TASK DIRECTIONS:
Write out the listing below in its entirety, minus the pictures, without changing a word.

EXTRACTED RECORDS:
···

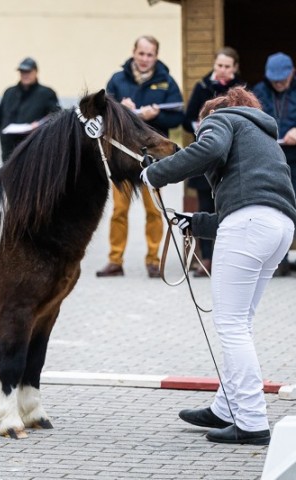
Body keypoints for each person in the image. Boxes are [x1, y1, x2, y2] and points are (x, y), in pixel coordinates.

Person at [141, 86, 296, 445]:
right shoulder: (263, 135)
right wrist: (195, 223)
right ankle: (227, 407)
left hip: (250, 226)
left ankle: (253, 421)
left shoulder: (221, 119)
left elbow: (209, 149)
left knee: (231, 325)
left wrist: (156, 174)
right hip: (279, 229)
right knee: (240, 322)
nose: (201, 133)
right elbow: (246, 204)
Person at [97, 35, 183, 278]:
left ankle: (153, 260)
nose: (145, 59)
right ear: (133, 52)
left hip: (151, 161)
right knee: (118, 212)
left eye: (150, 54)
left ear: (156, 56)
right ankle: (115, 261)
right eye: (141, 53)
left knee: (154, 212)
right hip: (121, 160)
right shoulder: (116, 80)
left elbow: (178, 117)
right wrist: (121, 110)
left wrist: (155, 117)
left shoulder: (166, 82)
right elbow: (102, 115)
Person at [183, 47, 245, 277]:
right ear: (214, 64)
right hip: (204, 158)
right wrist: (199, 126)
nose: (222, 70)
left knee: (230, 211)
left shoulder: (240, 90)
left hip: (231, 159)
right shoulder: (202, 87)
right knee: (205, 209)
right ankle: (206, 259)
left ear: (235, 68)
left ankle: (230, 260)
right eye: (219, 65)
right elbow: (186, 117)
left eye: (228, 67)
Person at [253, 52, 296, 276]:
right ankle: (280, 261)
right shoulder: (259, 91)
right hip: (271, 160)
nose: (278, 83)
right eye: (274, 79)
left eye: (283, 78)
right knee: (276, 209)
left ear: (292, 73)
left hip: (295, 158)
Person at [0, 57, 60, 162]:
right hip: (8, 151)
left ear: (36, 72)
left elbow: (57, 117)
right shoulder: (10, 93)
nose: (25, 75)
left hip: (31, 149)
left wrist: (40, 125)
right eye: (22, 72)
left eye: (28, 71)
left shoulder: (46, 93)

···

ANSWER TO THE EXERCISE:
Body keypoints for each person in the image. Boxes are [x1, y1, x2, y2] and points are (x, y), in pixel coordinates.

Person at [141, 86, 296, 445]:
right shoulder: (263, 135)
right wrist: (195, 223)
right ankle: (227, 407)
left hip: (250, 226)
left ankle: (253, 421)
left shoulder: (221, 119)
left elbow: (209, 149)
left knee: (231, 325)
left wrist: (156, 174)
right hip: (279, 229)
right knee: (240, 322)
nose: (201, 133)
right elbow: (246, 204)
Person at [97, 35, 183, 278]:
left ankle: (153, 260)
nose: (145, 59)
right ear: (133, 52)
left hip: (151, 161)
right knee: (118, 212)
left eye: (150, 54)
left ear: (156, 56)
right ankle: (115, 261)
right eye: (141, 53)
left knee: (154, 212)
right hip: (121, 160)
right shoulder: (116, 80)
left elbow: (178, 117)
right wrist: (121, 110)
left wrist: (155, 117)
left shoulder: (166, 82)
right elbow: (102, 115)
Person at [183, 47, 245, 277]:
right ear: (214, 64)
right hip: (204, 158)
right wrist: (199, 126)
nose: (222, 70)
left knee: (230, 211)
left shoulder: (240, 90)
left hip: (231, 159)
right shoulder: (202, 87)
right knee: (205, 209)
right ankle: (206, 259)
left ear: (235, 68)
left ankle: (230, 260)
right eye: (219, 65)
right elbow: (186, 117)
left eye: (228, 67)
Person at [253, 52, 296, 276]:
right ankle: (280, 261)
right shoulder: (259, 91)
right hip: (271, 160)
nose: (278, 83)
right eye: (274, 79)
left eye: (283, 78)
right knee: (276, 209)
left ear: (292, 73)
left hip: (295, 158)
Person at [0, 57, 60, 162]:
right hip: (8, 151)
left ear: (36, 72)
left elbow: (57, 117)
right shoulder: (10, 93)
nose: (25, 75)
left hip: (31, 149)
left wrist: (40, 125)
right eye: (22, 72)
left eye: (28, 71)
left shoulder: (46, 93)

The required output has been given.